Question: How much more do halal tech ETFs cost than QQQM or XQQ?

Answer: QQQM charges 0.15% and XQQ charges a 0.39% MER, against 0.45% for SPUS, 0.50% for HLAL, and 0.55% for SPTE. On a $100K position, SPTE costs $550 per year versus $150 for QQQM — a $400 annual compliance premium — and versus $390 for XQQ, a gap of only $160 per year. That second comparison matters for Canadian investors: if you were going to buy your Nasdaq exposure through the CAD-hedged XQQ anyway, the cost of switching to a genuinely screened fund is small. The premium pays for the index licensing, the Shariah supervisory review, and the smaller asset base these funds operate on. As halal fund assets grow, fees should compress — SPUS has already crossed $2 billion in assets — but for now the premium is real and worth stating plainly.

Question: Is it wise to put my whole portfolio in a halal tech ETF?

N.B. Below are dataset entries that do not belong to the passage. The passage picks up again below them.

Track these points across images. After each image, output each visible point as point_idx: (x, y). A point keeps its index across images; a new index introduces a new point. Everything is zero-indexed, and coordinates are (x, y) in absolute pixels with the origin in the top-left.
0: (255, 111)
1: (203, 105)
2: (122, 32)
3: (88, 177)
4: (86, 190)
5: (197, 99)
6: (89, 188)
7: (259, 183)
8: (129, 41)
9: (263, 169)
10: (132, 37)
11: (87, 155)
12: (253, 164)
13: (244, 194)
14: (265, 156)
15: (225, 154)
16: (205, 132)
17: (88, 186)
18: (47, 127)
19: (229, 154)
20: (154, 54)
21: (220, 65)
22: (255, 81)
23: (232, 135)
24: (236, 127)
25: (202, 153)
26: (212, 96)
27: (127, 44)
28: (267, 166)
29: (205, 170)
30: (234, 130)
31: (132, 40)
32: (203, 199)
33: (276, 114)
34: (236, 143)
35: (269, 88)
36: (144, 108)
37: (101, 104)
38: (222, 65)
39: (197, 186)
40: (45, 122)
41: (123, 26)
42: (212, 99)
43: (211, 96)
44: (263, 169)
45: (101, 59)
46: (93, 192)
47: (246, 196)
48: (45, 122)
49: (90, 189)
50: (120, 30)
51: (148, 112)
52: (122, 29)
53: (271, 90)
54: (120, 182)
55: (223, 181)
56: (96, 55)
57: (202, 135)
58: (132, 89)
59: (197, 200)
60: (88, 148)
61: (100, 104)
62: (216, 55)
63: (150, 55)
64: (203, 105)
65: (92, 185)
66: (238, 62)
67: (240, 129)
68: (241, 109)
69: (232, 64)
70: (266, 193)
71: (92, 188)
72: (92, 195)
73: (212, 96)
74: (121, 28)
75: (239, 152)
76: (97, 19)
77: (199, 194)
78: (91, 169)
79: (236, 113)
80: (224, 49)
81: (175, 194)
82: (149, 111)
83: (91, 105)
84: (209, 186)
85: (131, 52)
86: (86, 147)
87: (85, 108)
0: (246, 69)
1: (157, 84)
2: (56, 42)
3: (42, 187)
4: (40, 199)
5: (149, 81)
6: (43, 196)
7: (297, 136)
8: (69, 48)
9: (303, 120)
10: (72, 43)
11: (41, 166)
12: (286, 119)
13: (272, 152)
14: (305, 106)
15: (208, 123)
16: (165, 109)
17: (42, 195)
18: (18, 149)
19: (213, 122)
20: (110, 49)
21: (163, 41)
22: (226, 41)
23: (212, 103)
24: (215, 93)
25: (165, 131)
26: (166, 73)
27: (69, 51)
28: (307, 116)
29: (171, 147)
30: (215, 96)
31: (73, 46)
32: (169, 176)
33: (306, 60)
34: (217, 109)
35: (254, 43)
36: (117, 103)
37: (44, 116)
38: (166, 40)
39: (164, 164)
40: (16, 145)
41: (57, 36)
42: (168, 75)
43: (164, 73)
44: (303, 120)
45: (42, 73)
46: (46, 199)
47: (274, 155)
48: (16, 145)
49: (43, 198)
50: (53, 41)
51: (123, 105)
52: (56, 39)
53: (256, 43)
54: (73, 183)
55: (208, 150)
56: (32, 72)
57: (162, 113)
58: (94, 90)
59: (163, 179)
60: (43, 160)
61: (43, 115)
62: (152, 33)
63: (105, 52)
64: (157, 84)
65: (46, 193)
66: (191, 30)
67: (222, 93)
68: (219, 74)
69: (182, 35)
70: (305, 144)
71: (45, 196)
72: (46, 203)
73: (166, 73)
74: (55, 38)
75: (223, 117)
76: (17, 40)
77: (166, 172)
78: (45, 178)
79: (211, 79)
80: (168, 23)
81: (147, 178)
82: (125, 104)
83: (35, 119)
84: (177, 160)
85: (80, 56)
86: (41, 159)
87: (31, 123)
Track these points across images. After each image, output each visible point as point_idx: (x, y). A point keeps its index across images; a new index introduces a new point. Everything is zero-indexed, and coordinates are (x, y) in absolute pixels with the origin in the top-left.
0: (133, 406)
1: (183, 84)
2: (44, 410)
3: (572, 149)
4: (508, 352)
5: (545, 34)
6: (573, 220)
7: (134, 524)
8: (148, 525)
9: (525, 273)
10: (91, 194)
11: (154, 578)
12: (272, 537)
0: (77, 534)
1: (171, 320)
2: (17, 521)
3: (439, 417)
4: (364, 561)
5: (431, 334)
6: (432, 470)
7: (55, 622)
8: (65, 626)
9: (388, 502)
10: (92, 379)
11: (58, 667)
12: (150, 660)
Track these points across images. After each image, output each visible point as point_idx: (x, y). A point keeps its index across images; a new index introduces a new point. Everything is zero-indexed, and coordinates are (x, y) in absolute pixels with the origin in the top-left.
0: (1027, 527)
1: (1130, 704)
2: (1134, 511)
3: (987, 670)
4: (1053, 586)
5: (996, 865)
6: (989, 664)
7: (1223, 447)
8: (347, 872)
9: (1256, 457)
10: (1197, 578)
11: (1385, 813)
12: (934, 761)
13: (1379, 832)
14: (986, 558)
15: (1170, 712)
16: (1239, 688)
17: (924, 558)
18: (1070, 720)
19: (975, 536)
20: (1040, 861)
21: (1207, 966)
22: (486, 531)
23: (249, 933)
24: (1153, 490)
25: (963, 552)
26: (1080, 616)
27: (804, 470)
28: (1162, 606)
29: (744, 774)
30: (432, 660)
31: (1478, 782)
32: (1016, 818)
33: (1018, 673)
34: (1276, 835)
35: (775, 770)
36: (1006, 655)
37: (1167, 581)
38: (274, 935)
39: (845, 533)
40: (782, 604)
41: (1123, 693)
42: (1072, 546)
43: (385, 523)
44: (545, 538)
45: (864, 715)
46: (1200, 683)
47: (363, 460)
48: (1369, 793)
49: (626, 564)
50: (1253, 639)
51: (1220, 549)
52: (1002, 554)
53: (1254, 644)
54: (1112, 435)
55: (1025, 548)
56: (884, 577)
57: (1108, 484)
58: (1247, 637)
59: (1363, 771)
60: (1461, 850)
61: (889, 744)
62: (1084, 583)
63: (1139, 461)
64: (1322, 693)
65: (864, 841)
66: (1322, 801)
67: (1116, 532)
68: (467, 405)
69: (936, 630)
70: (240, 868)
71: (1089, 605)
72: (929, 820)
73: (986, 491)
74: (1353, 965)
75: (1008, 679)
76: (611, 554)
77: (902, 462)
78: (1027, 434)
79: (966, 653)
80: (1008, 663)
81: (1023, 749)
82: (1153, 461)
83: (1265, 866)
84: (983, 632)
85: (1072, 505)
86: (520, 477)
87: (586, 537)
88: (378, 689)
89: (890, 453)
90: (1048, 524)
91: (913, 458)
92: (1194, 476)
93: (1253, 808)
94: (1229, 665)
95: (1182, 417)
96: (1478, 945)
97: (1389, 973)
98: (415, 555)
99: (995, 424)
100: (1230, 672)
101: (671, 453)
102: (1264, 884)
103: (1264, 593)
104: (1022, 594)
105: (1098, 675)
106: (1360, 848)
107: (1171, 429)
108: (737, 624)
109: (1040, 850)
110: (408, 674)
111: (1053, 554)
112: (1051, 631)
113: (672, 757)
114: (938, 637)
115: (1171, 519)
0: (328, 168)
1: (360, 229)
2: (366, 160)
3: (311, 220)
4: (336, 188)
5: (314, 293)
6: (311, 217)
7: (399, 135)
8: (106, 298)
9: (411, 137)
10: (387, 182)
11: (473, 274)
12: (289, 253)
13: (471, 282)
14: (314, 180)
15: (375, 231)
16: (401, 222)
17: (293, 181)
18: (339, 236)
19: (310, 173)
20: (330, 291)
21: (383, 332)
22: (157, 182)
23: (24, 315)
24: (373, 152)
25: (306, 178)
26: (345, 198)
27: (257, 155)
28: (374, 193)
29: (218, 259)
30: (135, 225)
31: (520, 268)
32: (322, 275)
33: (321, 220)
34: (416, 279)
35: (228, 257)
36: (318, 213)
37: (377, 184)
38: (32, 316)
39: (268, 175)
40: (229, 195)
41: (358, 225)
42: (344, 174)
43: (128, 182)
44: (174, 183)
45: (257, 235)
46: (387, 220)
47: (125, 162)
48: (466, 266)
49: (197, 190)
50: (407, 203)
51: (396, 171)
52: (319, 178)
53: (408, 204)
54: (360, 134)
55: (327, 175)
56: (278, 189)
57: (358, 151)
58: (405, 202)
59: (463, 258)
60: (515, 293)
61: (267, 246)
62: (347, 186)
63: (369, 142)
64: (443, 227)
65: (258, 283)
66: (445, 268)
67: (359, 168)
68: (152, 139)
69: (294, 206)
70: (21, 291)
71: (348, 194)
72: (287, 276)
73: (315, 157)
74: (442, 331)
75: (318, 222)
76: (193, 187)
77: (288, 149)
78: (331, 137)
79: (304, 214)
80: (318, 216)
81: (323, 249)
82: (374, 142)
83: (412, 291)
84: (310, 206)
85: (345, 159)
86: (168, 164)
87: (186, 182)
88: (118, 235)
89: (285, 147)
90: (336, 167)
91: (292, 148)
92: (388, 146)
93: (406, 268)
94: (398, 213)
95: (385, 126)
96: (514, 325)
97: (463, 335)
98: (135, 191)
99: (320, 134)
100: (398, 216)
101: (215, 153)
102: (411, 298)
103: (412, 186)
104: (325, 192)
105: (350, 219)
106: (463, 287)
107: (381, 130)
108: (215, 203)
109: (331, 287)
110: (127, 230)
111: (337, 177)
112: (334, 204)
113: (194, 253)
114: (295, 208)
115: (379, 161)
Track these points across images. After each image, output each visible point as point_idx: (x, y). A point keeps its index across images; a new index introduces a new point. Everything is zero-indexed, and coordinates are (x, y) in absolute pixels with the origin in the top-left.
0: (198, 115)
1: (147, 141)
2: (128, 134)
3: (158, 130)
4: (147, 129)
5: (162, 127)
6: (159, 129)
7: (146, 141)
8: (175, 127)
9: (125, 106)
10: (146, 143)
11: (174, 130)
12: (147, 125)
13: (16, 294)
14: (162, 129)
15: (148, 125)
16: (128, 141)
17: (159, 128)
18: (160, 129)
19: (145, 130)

Answer: No — and this is an investing judgment, not a compliance one. SPTE concentrates roughly 65% of the fund in its top ten holdings, and a pure tech fund lives and dies with one sector's cycle: the Nasdaq-100 lost roughly a third of its value in 2022, and a Shariah-screened tech fund would have ridden a similar drawdown. The screened US funds are already structurally tech-heavy — SPUS runs about 40% technology and HLAL about 51% — so even a diversified halal portfolio gives you far more tech exposure than a conventional balanced fund would. A defensible structure is a diversified screened core (SPUS, HLAL, or WSHR) making up 75-90% of the portfolio, with SPTE as a 10-25% satellite if you have a deliberate conviction in global technology. Going beyond that is a concentration decision you should make with full awareness of the drawdown math.

Question: Do I still need to purify income from a halal tech ETF?

Answer: Yes. Passing the AAOIFI screen does not mean a company earns zero impermissible income — the Stage 2 threshold allows up to 5% of total income from non-compliant sources, typically interest earned on corporate cash. AAOIFI methodology requires purifying the portion of your return attributable to that incidental income by donating it to charity, and under the strict AAOIFI position this applies whether or not the fund pays dividends. The fund issuers and the major screening platforms publish purification estimates — check the issuer's documentation or run the fund through Musaffa or Zoya for a per-share purification figure. The amounts on a screened tech fund are small because the underlying companies derive almost all revenue from permissible operations, but small is not zero, and the obligation does not disappear because the fund carries a halal label.